→ **読む文章**:

風向は風上、風が吹いてくる方角(寒い北風は北から暖かい南風は南から)。
南東風は南東から吹く風。天気図も南東を指す。
風力はFの横棒を3つ。曇りは◎。
今年度の千葉では霧の天気図が出た。

(3)イ 69.5%
*ルーペの使い方。意外と落とし穴か。
ルーペと目はできるだけ近づける
目からルーペを遠ざけてしまうと見られる範囲が狭まる(試しに虫眼鏡でやってみよう
焦点を合わせるときは、ルーペではなく観察対象を動かす
ルーペを動かしてルーペと目の距離を変えてしまうと、ルーペで見られる範囲も変わってしまう。

(4)イ・ウ・エ 58.2% 一部正答―5.9%
*ア;鳥類 イ;両生類 ウ;魚類 エ;爬虫類 オ;哺乳類
哺乳類は胎生母親の胎内で育ち、出産する)。ほかは卵生
魚類はエラ呼吸。爬虫類、鳥類、哺乳類は肺呼吸
両生類は水中に生息する幼生期はエラ呼吸、成体になると肺呼吸をするが、
肺が十分に発達していないので皮膚呼吸で補っている(皮ふが湿っている理由)。
変温動物は両生類・爬虫類・魚類、恒温動物は鳥類と哺乳類。

(5)2Mg+O2→2MgO 67.7% 一部正答―3.5%
*マグネシウムの燃焼。酸化マグネシウムになる。
係数も難しくはない。

(6)ア 60.9%
*酸の性質を打ち消すアルカリ。「アルカリ」はアラビア語で灰を意味するらしい。
高校化学では塩基という言葉が使われる。
苦味があり、ぬるぬるするものが多い。


↑アンモニアの噴水実験。授業でも先生が実演したはず。
逆さにした丸底フランスに気体のアンモニアを満たしておき、スポイトに少量の水を仕込んでおく。
スポイトをおして丸底フラスコに水を注入すると、水に溶けやすいアンモニアは溶けていき、
フラスコ内が真空になる(気圧が低下する)ことで下からフェノールタレイン溶液が上ってくる。
これがアルカリ性のアンモニアと反応して、赤い噴水が出来上がる。
気圧の低下を利用することから、形が丸くて丈夫な丸底フラスコを用いる。

イ:酸。アレーニウスの定義によれば、水に溶かすと
+水素イオン)が生じる物質→酸 OH水酸化物イオン)が生じる物質→アルカリ
水素イオンが結びついてH2水素)が発生する場合がある。
ウ:酸性
エ:酸性誤答で多かった

(7)25W 45.5%
*仕事率(W)=仕事(J)÷S(秒)=N×m÷S
5kg=5000g=50Nだから、50N×2m÷4秒=25W

(8)ウ 75.2%
*ホットなワードだが、虚をついた設問。
ア:ほとんどの元素は安定な状態で存在しているが、
なかには不安定な状態で粒子や電子波を放出して徐々に安定化を図る原子がある。
このときに放出される粒子や電子波を放射線という。
具体的にはアルファ(α)線、ベータ(β)線、ガンマ(γ)線、X線など。
放射線は物質をすり抜ける。これを透過性といい、レントゲンは放射線の透過性を利用する。

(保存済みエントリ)
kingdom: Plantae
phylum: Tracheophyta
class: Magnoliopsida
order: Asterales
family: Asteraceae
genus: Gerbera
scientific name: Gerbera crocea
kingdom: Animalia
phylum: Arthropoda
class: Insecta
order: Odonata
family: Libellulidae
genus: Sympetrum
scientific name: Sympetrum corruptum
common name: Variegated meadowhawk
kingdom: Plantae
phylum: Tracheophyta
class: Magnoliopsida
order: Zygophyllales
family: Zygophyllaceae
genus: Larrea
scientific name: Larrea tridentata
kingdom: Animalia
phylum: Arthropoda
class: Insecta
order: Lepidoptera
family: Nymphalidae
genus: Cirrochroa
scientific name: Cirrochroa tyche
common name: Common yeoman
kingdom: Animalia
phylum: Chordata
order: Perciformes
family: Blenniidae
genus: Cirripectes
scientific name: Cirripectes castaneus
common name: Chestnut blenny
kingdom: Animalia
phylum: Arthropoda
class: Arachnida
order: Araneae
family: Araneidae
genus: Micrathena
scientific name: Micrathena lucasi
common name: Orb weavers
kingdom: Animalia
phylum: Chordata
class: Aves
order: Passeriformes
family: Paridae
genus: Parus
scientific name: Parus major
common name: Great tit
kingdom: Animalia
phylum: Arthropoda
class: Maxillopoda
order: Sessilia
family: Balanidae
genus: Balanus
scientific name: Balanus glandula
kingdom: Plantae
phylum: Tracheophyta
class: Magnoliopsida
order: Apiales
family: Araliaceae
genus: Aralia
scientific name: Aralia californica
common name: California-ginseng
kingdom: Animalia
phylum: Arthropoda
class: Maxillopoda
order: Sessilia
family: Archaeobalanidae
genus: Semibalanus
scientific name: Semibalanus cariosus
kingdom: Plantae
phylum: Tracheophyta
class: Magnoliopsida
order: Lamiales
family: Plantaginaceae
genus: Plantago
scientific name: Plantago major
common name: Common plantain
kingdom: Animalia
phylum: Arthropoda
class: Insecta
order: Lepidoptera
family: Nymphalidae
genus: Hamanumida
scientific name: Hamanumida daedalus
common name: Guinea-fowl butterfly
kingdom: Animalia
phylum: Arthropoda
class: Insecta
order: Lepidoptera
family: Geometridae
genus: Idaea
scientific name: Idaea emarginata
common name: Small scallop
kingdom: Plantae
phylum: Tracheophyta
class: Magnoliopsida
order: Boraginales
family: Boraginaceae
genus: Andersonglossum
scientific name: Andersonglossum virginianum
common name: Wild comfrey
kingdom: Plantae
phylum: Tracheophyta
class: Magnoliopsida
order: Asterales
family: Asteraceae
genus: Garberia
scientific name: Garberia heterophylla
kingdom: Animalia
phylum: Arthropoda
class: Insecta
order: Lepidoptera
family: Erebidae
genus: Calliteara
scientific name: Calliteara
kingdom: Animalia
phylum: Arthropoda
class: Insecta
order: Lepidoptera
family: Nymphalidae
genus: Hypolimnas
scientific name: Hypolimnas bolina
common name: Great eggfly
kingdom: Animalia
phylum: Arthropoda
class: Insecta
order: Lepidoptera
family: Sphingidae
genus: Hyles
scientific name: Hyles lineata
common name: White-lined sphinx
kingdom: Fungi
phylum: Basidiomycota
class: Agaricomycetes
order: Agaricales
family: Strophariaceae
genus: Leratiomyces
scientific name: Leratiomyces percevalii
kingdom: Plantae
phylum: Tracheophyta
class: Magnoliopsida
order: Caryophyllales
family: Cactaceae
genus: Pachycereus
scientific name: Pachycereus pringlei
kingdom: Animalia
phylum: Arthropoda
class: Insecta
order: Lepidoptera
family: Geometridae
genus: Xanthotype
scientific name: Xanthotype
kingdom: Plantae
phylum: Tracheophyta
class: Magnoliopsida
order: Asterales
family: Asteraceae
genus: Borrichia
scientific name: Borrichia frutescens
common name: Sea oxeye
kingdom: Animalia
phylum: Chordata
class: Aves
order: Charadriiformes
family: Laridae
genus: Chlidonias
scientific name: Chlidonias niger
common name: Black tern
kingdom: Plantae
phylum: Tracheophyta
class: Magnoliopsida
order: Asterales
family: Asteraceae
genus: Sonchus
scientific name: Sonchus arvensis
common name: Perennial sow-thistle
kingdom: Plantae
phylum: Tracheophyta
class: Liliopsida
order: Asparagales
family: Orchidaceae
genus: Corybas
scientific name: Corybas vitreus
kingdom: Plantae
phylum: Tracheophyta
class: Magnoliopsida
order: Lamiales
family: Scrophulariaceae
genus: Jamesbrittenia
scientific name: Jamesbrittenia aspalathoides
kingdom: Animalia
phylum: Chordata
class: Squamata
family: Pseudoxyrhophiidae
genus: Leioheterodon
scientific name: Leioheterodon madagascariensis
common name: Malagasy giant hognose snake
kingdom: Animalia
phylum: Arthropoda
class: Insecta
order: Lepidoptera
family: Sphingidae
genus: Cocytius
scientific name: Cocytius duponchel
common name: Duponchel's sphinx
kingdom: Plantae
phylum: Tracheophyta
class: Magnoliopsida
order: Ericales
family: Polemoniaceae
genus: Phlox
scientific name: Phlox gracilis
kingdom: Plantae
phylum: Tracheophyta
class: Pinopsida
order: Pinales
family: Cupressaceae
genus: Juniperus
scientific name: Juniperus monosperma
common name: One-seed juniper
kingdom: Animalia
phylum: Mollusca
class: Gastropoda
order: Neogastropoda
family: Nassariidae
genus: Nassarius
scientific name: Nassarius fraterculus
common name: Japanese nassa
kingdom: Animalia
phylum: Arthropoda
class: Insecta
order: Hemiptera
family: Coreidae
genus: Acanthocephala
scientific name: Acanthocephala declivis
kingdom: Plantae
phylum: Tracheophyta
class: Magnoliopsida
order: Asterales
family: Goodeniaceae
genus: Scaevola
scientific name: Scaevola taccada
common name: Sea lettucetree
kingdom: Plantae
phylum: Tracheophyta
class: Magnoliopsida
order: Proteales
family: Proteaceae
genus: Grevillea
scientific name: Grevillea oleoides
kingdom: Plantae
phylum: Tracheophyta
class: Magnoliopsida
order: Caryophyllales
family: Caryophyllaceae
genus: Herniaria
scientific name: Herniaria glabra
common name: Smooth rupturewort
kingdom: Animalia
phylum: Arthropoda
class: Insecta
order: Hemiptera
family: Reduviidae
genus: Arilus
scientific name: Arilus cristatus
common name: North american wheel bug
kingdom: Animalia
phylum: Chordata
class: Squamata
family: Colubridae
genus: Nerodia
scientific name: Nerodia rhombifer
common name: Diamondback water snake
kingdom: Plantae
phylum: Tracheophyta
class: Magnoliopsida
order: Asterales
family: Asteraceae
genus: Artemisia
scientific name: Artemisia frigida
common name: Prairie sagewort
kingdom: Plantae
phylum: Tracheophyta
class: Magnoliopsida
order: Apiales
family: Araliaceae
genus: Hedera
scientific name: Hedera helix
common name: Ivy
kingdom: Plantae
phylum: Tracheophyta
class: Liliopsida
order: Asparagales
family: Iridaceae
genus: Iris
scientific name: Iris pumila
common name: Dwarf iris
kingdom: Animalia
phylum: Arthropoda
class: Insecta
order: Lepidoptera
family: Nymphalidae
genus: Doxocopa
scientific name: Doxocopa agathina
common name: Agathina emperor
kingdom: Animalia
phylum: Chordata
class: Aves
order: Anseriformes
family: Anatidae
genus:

→ **取り組む課題**:
(A) 理科の問題解説によると、アンモニアの噴水実験で丸底フラスコを用いるのはなぜか。1〜3文で説明しなさい。
(B) 理科の問題解説の続きを、最後の文の後から書き継ぎなさい。
この一覧は、理科の問題解説とは別の資料である。

→ **課題ごとの解答**:
(A) この実験はフラスコ内の気圧の低下を利用するからである。そのため、形が丸くて丈夫な丸底フラスコを用いる。

(B)
イ:(誤答で多かったそうです
放射線を出す能力を放射能という。
放射性物質から放射線がでるので、放射性物質そのものを放射能と表すときがある。
農林水産省より、わかりやすい。

ウ:放射性物質には自然界にも存在する。
大地にはウラン238、トリウム232、カリウム40など天然の放射性物質が含まれているそうだ。
カリウム40は食品にも含有され、人体にも微量の放射性物質が存在している。

エ:シーベルトは放射線を受ける側の単位。健康被害への影響度を表す。
ベクレルは放射性物質がもつ放射能の強さ。
福島原発事故直後から、公園や住宅地から○○シーベルトが検出されました!
と、しきりに報道されましたね。

大問2(天体)

(1)衛星 77.4%
*大国の周辺にあって、それに支配されている国を衛星国という。
ソ連時代の東ヨーロッパなど。

(2)見えた月:X、範囲:D 27.0%! 一部正答―30.8%
*地球と月の位置関係が変わらなければ、同じ時刻に同じ月が見られるが、
地球の自転方向に約27.3日間かけて月が公転する ので、
1日あたり360÷27.3=約13度東側にズレる(地球の公転分を含めると地球からは約12度ズレてみえる)。
同じ時刻で観察すると、月は西から東にズレていく誤答ではZが多かった)。

@月の満ち欠けと月の公転周期のズレ@
月の公転周期は約27.3日だが、月の満ち欠けは約29.5日と両者にズレがある。

ベネッセより。
月Aは地球Aをはさんで太陽の反対側にあるので、地球からは満月に見える。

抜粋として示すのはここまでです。